Macros can help by fixing formatting on many citations at once, saving you a lot of time. The Editorium’s NoteStripper will strip out, change, or add formatting and can be purchased on its own or as part of a package of macros. You can also check out Paul Beverley’s CitationAlyse to check citations against references.

Reference managers can help format citations according to a select style. Check out Edifix, EndNote, and Zotero

It’s early days yet, but generative AI has the potential to help with citations. Perplexity.ai is a good choice for finding missing information because it lists its sources and you can quickly check the information. I’ve used Claude to help with formatting citations and bibliographies, but you can also check out one of the many new tools out there. 
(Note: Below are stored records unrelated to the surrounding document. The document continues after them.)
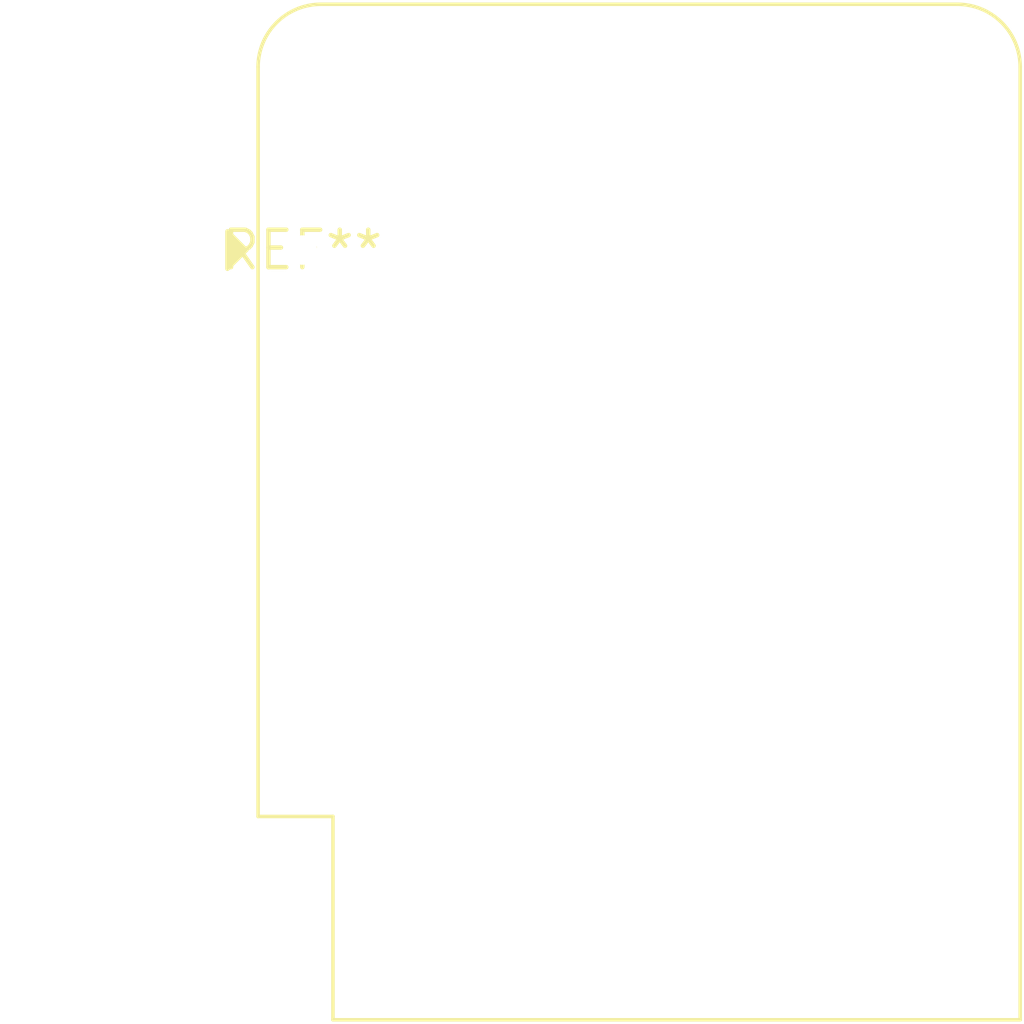
<source format=kicad_pcb>
(kicad_pcb (version 20240108) (generator pcbnew)

  (general
    (thickness 1.6)
  )

  (paper "A4")
  (layers
    (0 "F.Cu" signal)
    (31 "B.Cu" signal)
    (32 "B.Adhes" user "B.Adhesive")
    (33 "F.Adhes" user "F.Adhesive")
    (34 "B.Paste" user)
    (35 "F.Paste" user)
    (36 "B.SilkS" user "B.Silkscreen")
    (37 "F.SilkS" user "F.Silkscreen")
    (38 "B.Mask" user)
    (39 "F.Mask" user)
    (40 "Dwgs.User" user "User.Drawings")
    (41 "Cmts.User" user "User.Comments")
    (42 "Eco1.User" user "User.Eco1")
    (43 "Eco2.User" user "User.Eco2")
    (44 "Edge.Cuts" user)
    (45 "Margin" user)
    (46 "B.CrtYd" user "B.Courtyard")
    (47 "F.CrtYd" user "F.Courtyard")
    (48 "B.Fab" user)
    (49 "F.Fab" user)
    (50 "User.1" user)
    (51 "User.2" user)
    (52 "User.3" user)
    (53 "User.4" user)
    (54 "User.5" user)
    (55 "User.6" user)
    (56 "User.7" user)
    (57 "User.8" user)
    (58 "User.9" user)
  )

  (setup
    (pad_to_mask_clearance 0)
    (pcbplotparams
      (layerselection 0x00010fc_ffffffff)
      (plot_on_all_layers_selection 0x0000000_00000000)
      (disableapertmacros false)
      (usegerberextensions false)
      (usegerberattributes false)
      (usegerberadvancedattributes false)
      (creategerberjobfile false)
      (dashed_line_dash_ratio 12.000000)
      (dashed_line_gap_ratio 3.000000)
      (svgprecision 4)
      (plotframeref false)
      (viasonmask false)
      (mode 1)
      (useauxorigin false)
      (hpglpennumber 1)
      (hpglpenspeed 20)
      (hpglpendiameter 15.000000)
      (dxfpolygonmode false)
      (dxfimperialunits false)
      (dxfusepcbnewfont false)
      (psnegative false)
      (psa4output false)
      (plotreference false)
      (plotvalue false)
      (plotinvisibletext false)
      (sketchpadsonfab false)
      (subtractmaskfromsilk false)
      (outputformat 1)
      (mirror false)
      (drillshape 1)
      (scaleselection 1)
      (outputdirectory "")
    )
  )

  (net 0 "")

  (footprint "WEMOS_D1_mini_light" (layer "F.Cu") (at 0 0))

)

</source>
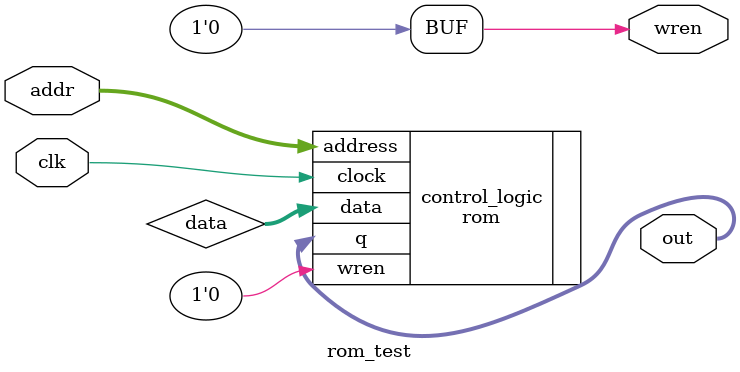
<source format=v>
module rom_test(
	addr, // 4
	out, // 4
	clk, // 1
	wren // 1
);

input [3:0] addr;
output [7:0] out;
input clk;
output wren;

reg [7:0] data; // dummy to pacify the ROM

rom control_logic(
	.address (addr),
	.clock (clk),
	.data (data),
	.wren (wren),
	.q (out)
);

assign wren = 1'b0;
//assign addr = 4'b0001;

endmodule
</source>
Whenever we hand a task over to technology, whether it’s a simple macro or an advanced AI tool, we need to check the results. All technology is prone to error. The Purdue Online Writing Lab has an excellent article on how to use reference managers responsibly. You’ll want to be extra cautious with AI—and don’t use AI if your client or employer prohibits it.

Hire Someone to Handle Citations

Want to keep humans involved in citation work? Hire another editor to work on citations while you work on the main copy. It can make the difference in hitting deadlines and you’ll be supporting another editor. Students or new editors can be good choices, because they’re recently trained in the latest tools and styles, and working for you can give them some much-needed editing experience.